In einem Forschungsprojekt mit Bosch, Siemens, der deutschen Edelmetallindustrie und weiteren Instituten untersuchten Professor Mücklich und sein Team mit Hilfe der Nano-Tomographie erstmals, wie die Schädigung elektrischer Schaltkontakte genau vonstatten geht. Man wollte verstehen, wie sich der Energieschock beim Ein- und Ausschalten auf den Kontaktwerkstoffes auswirkt. Die Saarbrücker Wissenschaftler konnten zeigen, wie dieser Mikroblitz in Nanodimensionen das Innenleben des Kontaktwerkstoffs verändert und am Ende die Lebensdauer des Bauelementes verkürzt. Mit diesen Erkenntnissen sollen nun neue Materialien entwickelt werden, denen die extreme Hitze des Funkens von bis zu 6000 °C nichts ausmacht. „Mit robusteren Materialien und einem maßgeschneiderten Innenleben der Werkstoffe wird man die Haltbarkeit von elektrischen Schaltsystemen wesentlich erhöhen können“, versichert Frank Mücklich. „Möglicherweise wir man auch mit weniger kostbaren Edelmetallen auskommen als heute, wo noch Silber oder Platin verwendet wird.“
Zukunftsweisend könnten hierbei auch die so genannten „Carbon Nano Tubes“ sein, an denen wegen ihrer extremen Eigenschaften weltweit intensiv geforscht wird. Dabei sind Kohlenstoffatome in einem so genannten Nanoschlauch aneinander gehängt, der Strom und Wärme extrem gut leitet. Wenn die theoretischen Erkenntnisse den Praxistest bestehen, ließe sich daraus eine völlig neue Generation von Kontaktwerkstoffen entwickeln. Professor Pulickel M. Ajayan von der Rice University in Texas, USA, hat deshalb zu diesem Thema einen Vortrag bei der Eröffnung des MECS gehalten. Ajayan ist ein weltweit gefragter Spezialist auf dem Gebiet der Carbon Nano Tubes.

Neue Technologien
Nicht nur gewußt wie, sondern warum. Dieses Prinzip treibt die Materialforscher vom MECS in Saarbrücken stets zu neuen Höchstleistungen. Wie und warum wird die Lebensdauer von elektrischen Bauteilen durch das Ein- und Ausschalten verkürzt? Was passiert da genau, wenn der heiße Funke überspringt? Neue Technologien wie die Nano-Tomographie geben Antworten auf diese spannenden Fragen, die natürlich auch unter wirtschaftlichen Aspekten interessant sind.

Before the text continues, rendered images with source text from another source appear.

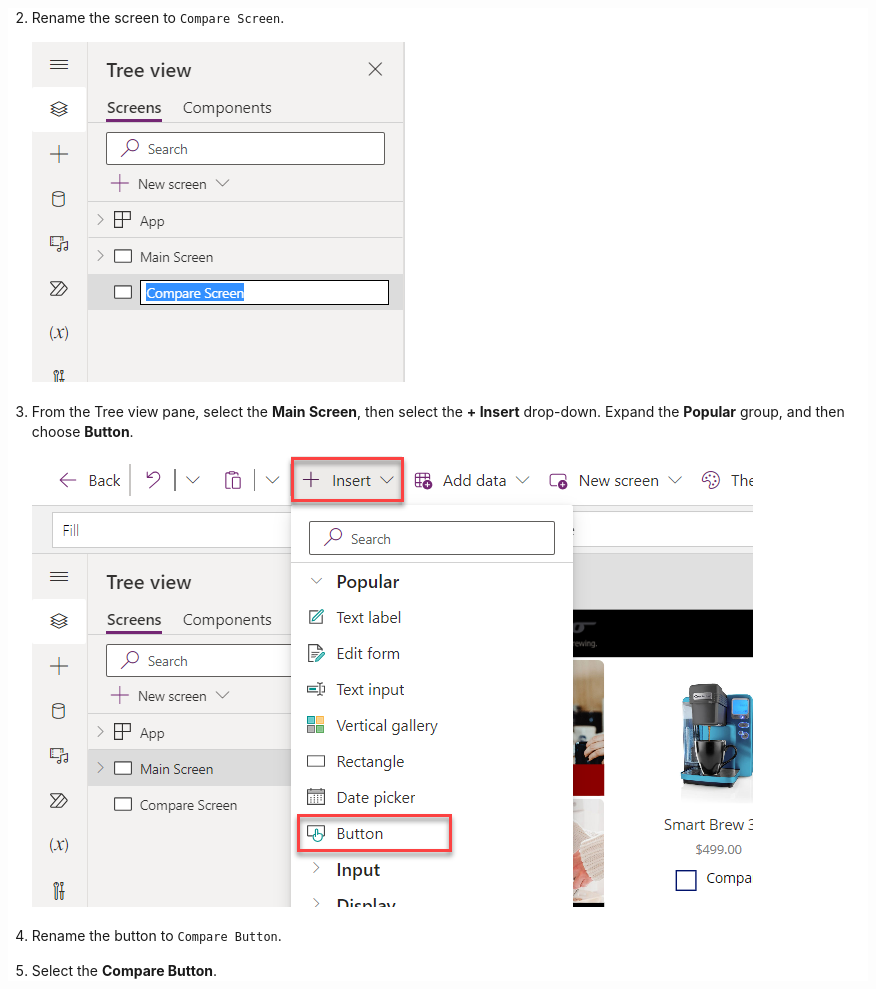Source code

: 2.  Rename the screen to `Compare Screen`.
    
    [![Screenshot showing the renaming of the new screen to Compare Screen.](media/compare-screen.png)](media/compare-screen.png#lightbox)
    
3.  From the Tree view pane, select the **Main Screen**, then select the **\+ Insert** drop-down. Expand the **Popular** group, and then choose **Button**.
    
    [![Screenshot of the Insert dropdown menu and the Button option highlighted.](media/button.png)](media/button.png#lightbox)
    
4.  Rename the button to `Compare Button`.
    
5.  Select the **Compare Button**.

Steinbeis-Zentrum für Materialforschung
In Saarbrücken befindet sich das erste Steinbeis-Zentrum, das sich mit den Disziplinen Materialwissenschaft und Werkstofftechnik beschäftigt. Das „Material Engineering Center Saarland“ (MECS) wird von Frank Mücklich, Professor für Funktionswerkstoffe der Universität des Saarlandes, geleitet und hat rund 40 Mitarbeiter. Zu den Aufgaben des Teams zählt die Übertragung von Ergebnissen aus der Grundlagenforschung in industrielle Anwendungen. Das neue Zentrum befindet sich auf dem Campus der Universität und wird von der saarländischen Landesregierung mit 5 Mio. Euro unterstützt.